▶ [ENTRIES SHOWN]:
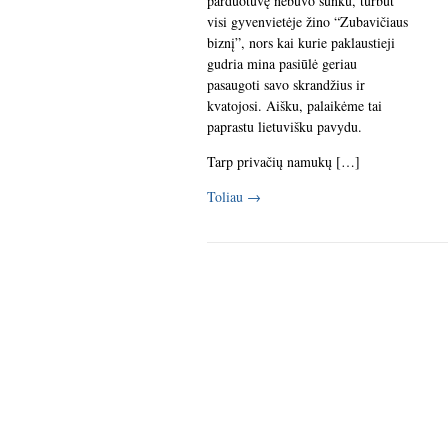
parduotuvę nebuvo sunku, turbūt
visi gyvenvietėje žino “Zubavičiaus
biznį”, nors kai kurie paklaustieji
gudria mina pasiūlė geriau
pasaugoti savo skrandžius ir
kvatojosi. Aišku, palaikėme tai
paprastu lietuvišku pavydu.
Tarp privačių namukų […]
Toliau
→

▶ [TASK BRIEF]:
Each line from the one containing "visi gyvenvietėje žino" through the end of the material must be output exactly, and no other line.

▶ [OUTPUT OF THE EXERCISE]:
visi gyvenvietėje žino “Zubavičiaus
biznį”, nors kai kurie paklaustieji
gudria mina pasiūlė geriau
pasaugoti savo skrandžius ir
kvatojosi. Aišku, palaikėme tai
paprastu lietuvišku pavydu.
Tarp privačių namukų […]
Toliau
→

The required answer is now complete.